Uma pesquisa realizada pela plataforma Caveo em 2025, ouvindo 308 estudantes próximos da formatura e profissionais com até três anos de experiência, revela que 68% dos concluintes não se consideram prontos para iniciar a vida profissional.
Embora mais de 60% declarem já ter escolhido uma especialidade, uma parcela significativa dos participantes demonstra incertezas sobre o mercado de trabalho, a rotina real das diferentes áreas e as mudanças práticas dos primeiros anos. O estudo também mostra uma divisão por gênero: 63% das pessoas que responderam são mulheres.
Oportunidades no WhatsApp e decisões sem referência
A pesquisa aponta um cenário profissional muito baseado em conexões pessoais. Entre os médicos consultados, 87,5% afirmam usar indicações informais ou grupos de WhatsApp para encontrar vagas. Já entre os estudantes, 86% citam conversas com colegas e residentes como a principal fonte de informação sobre o período pós-formatura.
Esse comportamento se reflete nas prioridades que estabelecem: na hora de escolher uma especialidade, 80% priorizam a qualidade de vida, enquanto 40% mencionam a remuneração como fator central. A interpretação da Caveo sugere que a nova geração busca trajetórias mais equilibradas, mas ainda esbarra na falta de orientação concreta para alinhar as escolhas iniciais com os objetivos de longo prazo.

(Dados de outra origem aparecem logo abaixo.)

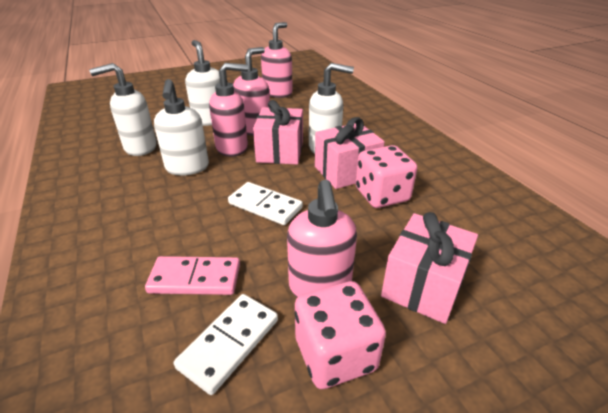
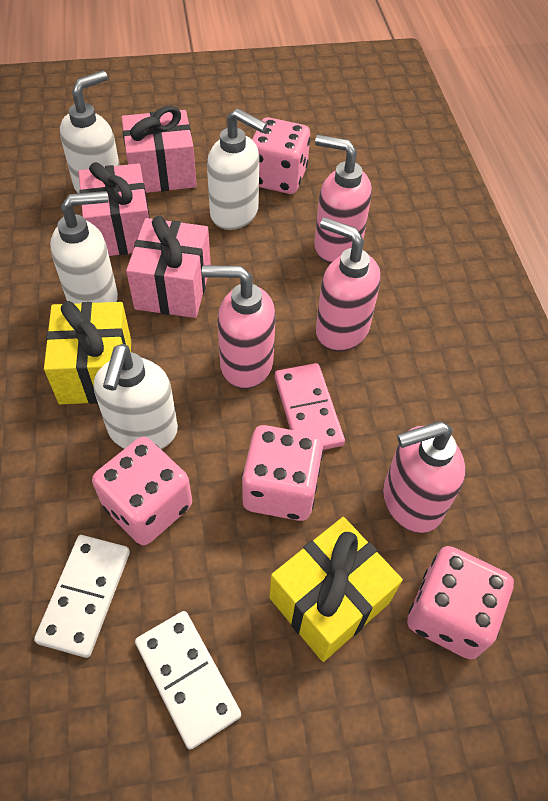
pink dice: 2 -> 4
yellow gift: 0 -> 2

“A educação médica no Brasil ainda trata a carreira como um projeto que o profissional precisa construir sozinho. Os dados coletados mostram um começo de jornada marcado por alta pressão e poucas referências confiáveis para a tomada de decisão, o que gera apreensão e desgaste desde os primeiros passos”, observa Pedro Rosolen Jr., diretor-médico e cofundador da Caveo, uma plataforma financeira que organiza a vida econômica do médico ao longo da carreira.
Na visão da organização, reduzir essa sensação de incerteza exige mais do que informações esparsas ou escolhas apressadas. A solução envolve aconselhamento prático sobre o mercado, transparência para decisões recorrentes e um mecanismo que ajude a estruturar escolhas ao longo do tempo, conectando o início da carreira a aspirações de longo prazo, como autonomia, estabilidade e bem-estar.
Ao imaginarem o futuro, mais de 70% descrevem como ideal uma rotina com menos plantões, um consultório particular, liberdade geográfica e qualidade de vida. A análise também destaca que metade dos participantes não se sente confiante para criar uma presença digital ou empreender na medicina, sinalizando que o início da carreira realmente traz diversas novas exigências, além da prática clínica em si.